The fiction of Quigley, Julian Novitz, Laing and Orr has been critically acclaimed. Fraser is now a movie director of international stature. I believe that Buddle Findlay and the Sargeson Trust can justifiably claim some of the credit for these successes.
The person who first pointed out that "all good things must come to an end" was stating the most unwelcome of truths.
By 2011 things were changing. The indomitable Cole Catley - who we all thought immortal - died after a short illness, aged 89. She had anointed her niece, Elizabeth Aitken-Rose, as her successor. The sun was also setting on the fellowship.
A new generation of partners at Buddle Findlay had less interest in its aims; the firm was reassessing its priorities. There were no more glittering functions at Government House.
Late in 2012, the firm announced that after 17 years the partnership with the Sargeson Trust would end. But with characteristic consideration, Buddle Findlay gave the trust a year to find a replacement sponsor.

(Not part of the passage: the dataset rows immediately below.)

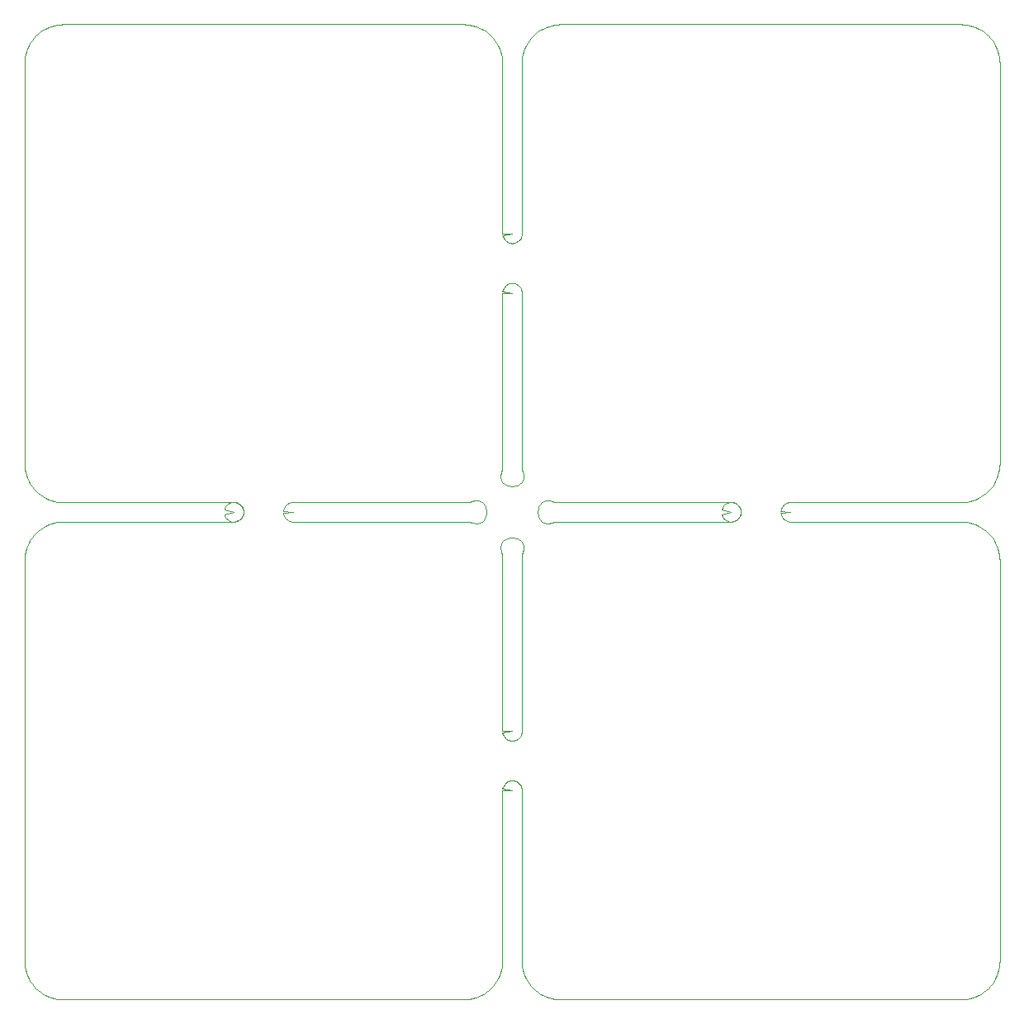
<source format=gko>
%MOIN*%
%OFA0B0*%
%FSLAX36Y36*%
%IPPOS*%
%LPD*%
%ADD10C,0*%
D10*
X000157480Y000000000D02*
X000157480Y000000000D01*
X001771653Y000000000D01*
X001784009Y000000485D01*
X001796288Y000001939D01*
X001808416Y000004351D01*
X001820317Y000007707D01*
X001831918Y000011987D01*
X001843148Y000017164D01*
X001853936Y000023206D01*
X001864218Y000030076D01*
X001873928Y000037731D01*
X001883008Y000046125D01*
X001891402Y000055205D01*
X001899057Y000064915D01*
X001905927Y000075197D01*
X001911969Y000085985D01*
X001917146Y000097215D01*
X001921425Y000108816D01*
X001924782Y000120717D01*
X001927194Y000132845D01*
X001928648Y000145124D01*
X001929133Y000157480D01*
X001929133Y000844892D01*
X001968503Y000844892D01*
X001929618Y000851051D01*
X001931060Y000857058D01*
X001933424Y000862765D01*
X001936652Y000868033D01*
X001940665Y000872731D01*
X001945362Y000876743D01*
X001950630Y000879971D01*
X001956337Y000882335D01*
X001962345Y000883777D01*
X001968503Y000884262D01*
X001974662Y000883777D01*
X001980669Y000882335D01*
X001986377Y000879971D01*
X001991645Y000876743D01*
X001996342Y000872731D01*
X002000354Y000868033D01*
X002003582Y000862765D01*
X002005947Y000857058D01*
X002007389Y000851051D01*
X002007874Y000844892D01*
X002007874Y000157480D01*
X002008359Y000145124D01*
X002009812Y000132845D01*
X002012225Y000120717D01*
X002015581Y000108816D01*
X002019861Y000097215D01*
X002025038Y000085985D01*
X002031079Y000075197D01*
X002037950Y000064915D01*
X002045605Y000055205D01*
X002053998Y000046125D01*
X002063078Y000037731D01*
X002072789Y000030076D01*
X002083070Y000023206D01*
X002093859Y000017164D01*
X002105088Y000011987D01*
X002116690Y000007707D01*
X002128590Y000004351D01*
X002140718Y000001939D01*
X002152998Y000000485D01*
X002165354Y000000000D01*
X003779527Y000000000D01*
X003791883Y000000485D01*
X003804162Y000001939D01*
X003816290Y000004351D01*
X003828191Y000007707D01*
X003839792Y000011987D01*
X003851022Y000017164D01*
X003861810Y000023206D01*
X003872092Y000030076D01*
X003881802Y000037731D01*
X003890882Y000046125D01*
X003899276Y000055205D01*
X003906931Y000064915D01*
X003913801Y000075197D01*
X003919843Y000085985D01*
X003925020Y000097215D01*
X003929299Y000108816D01*
X003932656Y000120717D01*
X003935068Y000132845D01*
X003936522Y000145124D01*
X003937007Y000157480D01*
X003937007Y001771653D01*
X003936522Y001784009D01*
X003935068Y001796288D01*
X003932656Y001808416D01*
X003929299Y001820317D01*
X003925020Y001831918D01*
X003919843Y001843148D01*
X003913801Y001853937D01*
X003906931Y001864218D01*
X003899276Y001873929D01*
X003890882Y001883009D01*
X003881802Y001891402D01*
X003872092Y001899057D01*
X003861810Y001905927D01*
X003851022Y001911969D01*
X003839792Y001917146D01*
X003828191Y001921426D01*
X003816290Y001924782D01*
X003804162Y001927195D01*
X003791883Y001928648D01*
X003779527Y001929133D01*
X003092115Y001929133D01*
X003089026Y001929255D01*
X003085956Y001929618D01*
X003082924Y001930221D01*
X003079949Y001931060D01*
X003077049Y001932130D01*
X003074241Y001933424D01*
X003071544Y001934935D01*
X003068974Y001936652D01*
X003066546Y001938566D01*
X003064276Y001940665D01*
X003062178Y001942935D01*
X003060264Y001945362D01*
X003058547Y001947933D01*
X003057036Y001950630D01*
X003055742Y001953437D01*
X003054672Y001956337D01*
X003053833Y001959313D01*
X003053230Y001962345D01*
X003052866Y001965414D01*
X003092115Y001968503D01*
X003052866Y001971592D01*
X003053230Y001974662D01*
X003053833Y001977694D01*
X003054672Y001980669D01*
X003055742Y001983570D01*
X003057036Y001986377D01*
X003058547Y001989074D01*
X003060264Y001991645D01*
X003062178Y001994072D01*
X003064276Y001996342D01*
X003066546Y001998441D01*
X003068974Y002000354D01*
X003071544Y002002072D01*
X003074241Y002003582D01*
X003077049Y002004877D01*
X003079949Y002005947D01*
X003082924Y002006786D01*
X003085956Y002007389D01*
X003089026Y002007752D01*
X003092115Y002007874D01*
X003779527Y002007874D01*
X003791883Y002008359D01*
X003804162Y002009813D01*
X003816290Y002012225D01*
X003828191Y002015581D01*
X003839792Y002019861D01*
X003851022Y002025038D01*
X003861810Y002031080D01*
X003872092Y002037950D01*
X003881802Y002045605D01*
X003890882Y002053999D01*
X003899276Y002063079D01*
X003906931Y002072789D01*
X003913801Y002083071D01*
X003919843Y002093859D01*
X003925020Y002105089D01*
X003929299Y002116690D01*
X003932656Y002128591D01*
X003935068Y002140719D01*
X003936522Y002152998D01*
X003937007Y002165354D01*
X003937007Y003779527D01*
X003936522Y003791883D01*
X003935068Y003804162D01*
X003932656Y003816290D01*
X003929299Y003828191D01*
X003925020Y003839792D01*
X003919843Y003851022D01*
X003913801Y003861811D01*
X003906931Y003872092D01*
X003899276Y003881803D01*
X003890882Y003890883D01*
X003881802Y003899276D01*
X003872092Y003906931D01*
X003861810Y003913801D01*
X003851022Y003919843D01*
X003839792Y003925020D01*
X003828191Y003929300D01*
X003816290Y003932656D01*
X003804162Y003935069D01*
X003791883Y003936522D01*
X003779527Y003937007D01*
X002165354Y003937007D01*
X002152998Y003936522D01*
X002140718Y003935069D01*
X002128590Y003932656D01*
X002116690Y003929300D01*
X002105088Y003925020D01*
X002093859Y003919843D01*
X002083070Y003913801D01*
X002072789Y003906931D01*
X002063078Y003899276D01*
X002053998Y003890883D01*
X002045605Y003881803D01*
X002037950Y003872092D01*
X002031079Y003861811D01*
X002025038Y003851022D01*
X002019861Y003839792D01*
X002015581Y003828191D01*
X002012225Y003816290D01*
X002009812Y003804162D01*
X002008359Y003791883D01*
X002007874Y003779527D01*
X002007874Y003092115D01*
X002007389Y003085956D01*
X002005947Y003079949D01*
X002003582Y003074241D01*
X002000354Y003068974D01*
X001996342Y003064276D01*
X001991645Y003060264D01*
X001986377Y003057036D01*
X001980669Y003054672D01*
X001974662Y003053230D01*
X001968503Y003052745D01*
X001962345Y003053230D01*
X001956337Y003054672D01*
X001950630Y003057036D01*
X001945362Y003060264D01*
X001940665Y003064276D01*
X001936652Y003068974D01*
X001933424Y003074241D01*
X001931060Y003079949D01*
X001929618Y003085956D01*
X001968503Y003092115D01*
X001929133Y003092115D01*
X001929133Y003779527D01*
X001928648Y003791883D01*
X001927194Y003804162D01*
X001924782Y003816290D01*
X001921425Y003828191D01*
X001917146Y003839792D01*
X001911969Y003851022D01*
X001905927Y003861811D01*
X001899057Y003872092D01*
X001891402Y003881803D01*
X001883008Y003890883D01*
X001873928Y003899276D01*
X001864218Y003906931D01*
X001853936Y003913801D01*
X001843148Y003919843D01*
X001831918Y003925020D01*
X001820317Y003929300D01*
X001808416Y003932656D01*
X001796288Y003935069D01*
X001784009Y003936522D01*
X001771653Y003937007D01*
X000157480Y003937007D01*
X000145124Y003936522D01*
X000132844Y003935069D01*
X000120716Y003932656D01*
X000108816Y003929300D01*
X000097214Y003925020D01*
X000085985Y003919843D01*
X000075196Y003913801D01*
X000064915Y003906931D01*
X000055204Y003899276D01*
X000046124Y003890883D01*
X000037731Y003881803D01*
X000030075Y003872092D01*
X000023205Y003861811D01*
X000017164Y003851022D01*
X000011987Y003839792D01*
X000007707Y003828191D01*
X000004351Y003816290D01*
X000001938Y003804162D01*
X000000485Y003791883D01*
X000000000Y003779527D01*
X000000000Y002165354D01*
X000000485Y002152998D01*
X000001938Y002140719D01*
X000004351Y002128591D01*
X000007707Y002116690D01*
X000011987Y002105089D01*
X000017164Y002093859D01*
X000023205Y002083071D01*
X000030075Y002072789D01*
X000037731Y002063079D01*
X000046124Y002053999D01*
X000055204Y002045605D01*
X000064915Y002037950D01*
X000075196Y002031080D01*
X000085985Y002025038D01*
X000097214Y002019861D01*
X000108816Y002015581D01*
X000120716Y002012225D01*
X000132844Y002009813D01*
X000145124Y002008359D01*
X000157480Y002007874D01*
X000844892Y002007874D01*
X000854083Y002006786D01*
X000862765Y002003582D01*
X000870461Y001998441D01*
X000876743Y001991645D01*
X000881265Y001983570D01*
X000883777Y001974662D01*
X000884140Y001965414D01*
X000882335Y001956337D01*
X000878460Y001947933D01*
X000872731Y001940665D01*
X000865463Y001934935D01*
X000857058Y001931060D01*
X000847981Y001929255D01*
X000838733Y001929618D01*
X000829825Y001932130D01*
X000821751Y001936652D01*
X000814955Y001942935D01*
X000809813Y001950630D01*
X000806609Y001959313D01*
X000844892Y001968503D01*
X000806609Y001977694D01*
X000809813Y001986377D01*
X000814955Y001994072D01*
X000821751Y002000354D01*
X000829825Y002004877D01*
X000838733Y002007389D01*
X000847981Y002007752D01*
X000857058Y002005947D01*
X000865463Y002002072D01*
X000872731Y001996342D01*
X000878460Y001989074D01*
X000882335Y001980669D01*
X000884140Y001971592D01*
X000883777Y001962345D01*
X000881265Y001953437D01*
X000876743Y001945362D01*
X000870461Y001938566D01*
X000862765Y001933424D01*
X000854083Y001930221D01*
X000844892Y001929133D01*
X000157480Y001929133D01*
X000145124Y001928648D01*
X000132844Y001927195D01*
X000120716Y001924782D01*
X000108816Y001921426D01*
X000097214Y001917146D01*
X000085985Y001911969D01*
X000075196Y001905927D01*
X000064915Y001899057D01*
X000055204Y001891402D01*
X000046124Y001883009D01*
X000037731Y001873929D01*
X000030075Y001864218D01*
X000023205Y001853937D01*
X000017164Y001843148D01*
X000011987Y001831918D01*
X000007707Y001820317D01*
X000004351Y001808416D01*
X000001938Y001796288D01*
X000000485Y001784009D01*
X000000000Y001771653D01*
X000000000Y000157480D01*
X000000485Y000145124D01*
X000001938Y000132845D01*
X000004351Y000120717D01*
X000007707Y000108816D01*
X000011987Y000097215D01*
X000017164Y000085985D01*
X000023205Y000075197D01*
X000030075Y000064915D01*
X000037731Y000055205D01*
X000046124Y000046125D01*
X000055204Y000037731D01*
X000064915Y000030076D01*
X000075196Y000023206D01*
X000085985Y000017164D01*
X000097214Y000011987D01*
X000108816Y000007707D01*
X000120716Y000004351D01*
X000132844Y000001939D01*
X000145124Y000000485D01*
X000157480Y000000000D01*
X002123239Y001923273D02*
X002123239Y001923273D01*
X002119702Y001922449D01*
X002116104Y001921955D01*
X002112475Y001921795D01*
X002108848Y001921970D01*
X002105251Y001922478D01*
X002101717Y001923315D01*
X002098275Y001924475D01*
X002094955Y001925947D01*
X002091785Y001927718D01*
X002088791Y001929774D01*
X002085999Y001932098D01*
X002083433Y001934668D01*
X002081116Y001937465D01*
X002079065Y001940462D01*
X002077300Y001943636D01*
X002075835Y001946960D01*
X002074682Y001950404D01*
X002073851Y001953939D01*
X002073350Y001957537D01*
X002073183Y001961165D01*
X002073183Y001975842D01*
X002073350Y001979470D01*
X002073851Y001983067D01*
X002074682Y001986603D01*
X002075834Y001990047D01*
X002077300Y001993371D01*
X002079065Y001996545D01*
X002081115Y001999543D01*
X002083433Y002002339D01*
X002085999Y002004909D01*
X002088790Y002007233D01*
X002091784Y002009289D01*
X002094955Y002011061D01*
X002098275Y002012532D01*
X002101717Y002013692D01*
X002105251Y002014529D01*
X002108847Y002015038D01*
X002112475Y002015212D01*
X002116104Y002015052D01*
X002119702Y002014558D01*
X002123239Y002013734D01*
X002128590Y002012225D01*
X002140718Y002009813D01*
X002152998Y002008359D01*
X002165354Y002007874D01*
X002852766Y002007874D01*
X002861957Y002006786D01*
X002870639Y002003582D01*
X002878335Y001998441D01*
X002884617Y001991645D01*
X002889139Y001983570D01*
X002891651Y001974662D01*
X002892014Y001965414D01*
X002890209Y001956337D01*
X002886334Y001947933D01*
X002880605Y001940665D01*
X002873337Y001934935D01*
X002864932Y001931060D01*
X002855855Y001929255D01*
X002846607Y001929618D01*
X002837699Y001932130D01*
X002829625Y001936652D01*
X002822829Y001942935D01*
X002817687Y001950630D01*
X002814483Y001959313D01*
X002852766Y001968503D01*
X002814483Y001977694D01*
X002817687Y001986377D01*
X002822829Y001994072D01*
X002829625Y002000354D01*
X002837699Y002004877D01*
X002846607Y002007389D01*
X002855855Y002007752D01*
X002864932Y002005947D01*
X002873337Y002002072D01*
X002880605Y001996342D01*
X002886334Y001989074D01*
X002890209Y001980669D01*
X002892014Y001971592D01*
X002891651Y001962345D01*
X002889139Y001953437D01*
X002884617Y001945362D01*
X002878335Y001938566D01*
X002870639Y001933424D01*
X002861957Y001930221D01*
X002852766Y001929133D01*
X002165354Y001929133D01*
X002152998Y001928648D01*
X002140718Y001927195D01*
X002128590Y001924782D01*
X002123239Y001923273D01*
X001923273Y001813768D02*
X001923273Y001813768D01*
X001922449Y001817305D01*
X001921955Y001820903D01*
X001921795Y001824532D01*
X001921969Y001828159D01*
X001922477Y001831756D01*
X001923315Y001835290D01*
X001924474Y001838732D01*
X001925946Y001842052D01*
X001927718Y001845223D01*
X001929774Y001848216D01*
X001932097Y001851008D01*
X001934668Y001853574D01*
X001937464Y001855892D01*
X001940462Y001857942D01*
X001943636Y001859707D01*
X001946960Y001861172D01*
X001950404Y001862325D01*
X001953939Y001863156D01*
X001957537Y001863657D01*
X001961165Y001863824D01*
X001975842Y001863824D01*
X001979470Y001863657D01*
X001983067Y001863156D01*
X001986603Y001862325D01*
X001990047Y001861172D01*
X001993370Y001859707D01*
X001996544Y001857942D01*
X001999542Y001855891D01*
X002002339Y001853573D01*
X002004909Y001851008D01*
X002007233Y001848216D01*
X002009289Y001845222D01*
X002011060Y001842052D01*
X002012532Y001838731D01*
X002013692Y001835290D01*
X002014529Y001831756D01*
X002015037Y001828159D01*
X002015212Y001824532D01*
X002015052Y001820903D01*
X002014557Y001817305D01*
X002013734Y001813768D01*
X002012225Y001808416D01*
X002009812Y001796288D01*
X002008359Y001784009D01*
X002007874Y001771653D01*
X002007874Y001084241D01*
X002007389Y001078082D01*
X002005947Y001072075D01*
X002003582Y001066367D01*
X002000354Y001061100D01*
X001996342Y001056402D01*
X001991645Y001052390D01*
X001986377Y001049162D01*
X001980669Y001046798D01*
X001974662Y001045356D01*
X001968503Y001044871D01*
X001962345Y001045356D01*
X001956337Y001046798D01*
X001950630Y001049162D01*
X001945362Y001052390D01*
X001940665Y001056402D01*
X001936652Y001061100D01*
X001933424Y001066367D01*
X001931060Y001072075D01*
X001929618Y001078082D01*
X001968503Y001084241D01*
X001929133Y001084241D01*
X001929133Y001771653D01*
X001928648Y001784009D01*
X001927194Y001796288D01*
X001924782Y001808416D01*
X001923273Y001813768D01*
X001813767Y002013734D02*
X001813767Y002013734D01*
X001817305Y002014558D01*
X001820903Y002015052D01*
X001824531Y002015212D01*
X001828159Y002015038D01*
X001831755Y002014529D01*
X001835289Y002013692D01*
X001838731Y002012532D01*
X001842052Y002011061D01*
X001845222Y002009289D01*
X001848216Y002007233D01*
X001851008Y002004909D01*
X001853573Y002002339D01*
X001855891Y001999543D01*
X001857941Y001996545D01*
X001859707Y001993371D01*
X001861172Y001990047D01*
X001862325Y001986603D01*
X001863155Y001983067D01*
X001863656Y001979470D01*
X001863824Y001975842D01*
X001863824Y001961165D01*
X001863656Y001957537D01*
X001863155Y001953939D01*
X001862324Y001950404D01*
X001861172Y001946960D01*
X001859706Y001943636D01*
X001857941Y001940462D01*
X001855891Y001937465D01*
X001853573Y001934668D01*
X001851007Y001932098D01*
X001848216Y001929774D01*
X001845222Y001927718D01*
X001842051Y001925947D01*
X001838731Y001924475D01*
X001835289Y001923315D01*
X001831755Y001922478D01*
X001828159Y001921970D01*
X001824531Y001921795D01*
X001820903Y001921955D01*
X001817305Y001922449D01*
X001813767Y001923273D01*
X001808416Y001924782D01*
X001796288Y001927195D01*
X001784009Y001928648D01*
X001771653Y001929133D01*
X001084241Y001929133D01*
X001081152Y001929255D01*
X001078082Y001929618D01*
X001075050Y001930221D01*
X001072075Y001931060D01*
X001069175Y001932130D01*
X001066367Y001933424D01*
X001063670Y001934935D01*
X001061100Y001936652D01*
X001058672Y001938566D01*
X001056402Y001940665D01*
X001054304Y001942935D01*
X001052390Y001945362D01*
X001050673Y001947933D01*
X001049162Y001950630D01*
X001047868Y001953437D01*
X001046798Y001956337D01*
X001045959Y001959313D01*
X001045356Y001962345D01*
X001044992Y001965414D01*
X001084241Y001968503D01*
X001044992Y001971592D01*
X001045356Y001974662D01*
X001045959Y001977694D01*
X001046798Y001980669D01*
X001047868Y001983570D01*
X001049162Y001986377D01*
X001050673Y001989074D01*
X001052390Y001991645D01*
X001054304Y001994072D01*
X001056402Y001996342D01*
X001058672Y001998441D01*
X001061100Y002000354D01*
X001063670Y002002072D01*
X001066367Y002003582D01*
X001069175Y002004877D01*
X001072075Y002005947D01*
X001075050Y002006786D01*
X001078082Y002007389D01*
X001081152Y002007752D01*
X001084241Y002007874D01*
X001771653Y002007874D01*
X001784009Y002008359D01*
X001796288Y002009813D01*
X001808416Y002012225D01*
X001813767Y002013734D01*
X002013734Y002123240D02*
X002013734Y002123240D01*
X002014557Y002119702D01*
X002015051Y002116104D01*
X002015212Y002112476D01*
X002015037Y002108848D01*
X002014529Y002105252D01*
X002013692Y002101718D01*
X002012532Y002098276D01*
X002011060Y002094956D01*
X002009289Y002091785D01*
X002007232Y002088791D01*
X002004909Y002086000D01*
X002002338Y002083434D01*
X001999542Y002081116D01*
X001996544Y002079066D01*
X001993370Y002077300D01*
X001990047Y002075835D01*
X001986603Y002074682D01*
X001983067Y002073852D01*
X001979470Y002073351D01*
X001975842Y002073183D01*
X001961165Y002073183D01*
X001957537Y002073351D01*
X001953940Y002073852D01*
X001950404Y002074682D01*
X001946960Y002075835D01*
X001943636Y002077300D01*
X001940462Y002079066D01*
X001937464Y002081116D01*
X001934668Y002083434D01*
X001932097Y002085999D01*
X001929774Y002088791D01*
X001927718Y002091785D01*
X001925946Y002094955D01*
X001924475Y002098276D01*
X001923315Y002101718D01*
X001922477Y002105252D01*
X001921969Y002108848D01*
X001921795Y002112476D01*
X001921955Y002116104D01*
X001922449Y002119702D01*
X001923273Y002123240D01*
X001924782Y002128591D01*
X001927194Y002140719D01*
X001928648Y002152998D01*
X001929133Y002165354D01*
X001929133Y002852766D01*
X001968503Y002852766D01*
X001929618Y002858925D01*
X001931060Y002864932D01*
X001933424Y002870639D01*
X001936652Y002875907D01*
X001940665Y002880605D01*
X001945362Y002884617D01*
X001950630Y002887845D01*
X001956337Y002890209D01*
X001962345Y002891651D01*
X001968503Y002892136D01*
X001974662Y002891651D01*
X001980669Y002890209D01*
X001986377Y002887845D01*
X001991645Y002884617D01*
X001996342Y002880605D01*
X002000354Y002875907D01*
X002003582Y002870639D01*
X002005947Y002864932D01*
X002007389Y002858925D01*
X002007874Y002852766D01*
X002007874Y002165354D01*
X002008359Y002152998D01*
X002009812Y002140719D01*
X002012225Y002128591D01*
X002013734Y002123240D01*
M02*
</source>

The last Buddle Findlay Sargeson Fellows, novelists Hamish Clayton (Wulf) and Tanya Moir (La Rochelle's Road), will share the fellowship during 2013.
Then it will be finished, and the Sargeson Trust's challenge to find a sponsor will start all over again.
But the firm's contribution to New Zealand literature has been immeasurable.
Wanted: one supporter of New Zealand literature. Must love books and writers. All offers considered.
Novelist and short story writer Graeme Lay was secretary of the Frank Sargeson Trust for 24 years. His latest novel, The Secret Life Of James Cook, will be published by HarperCollins next month.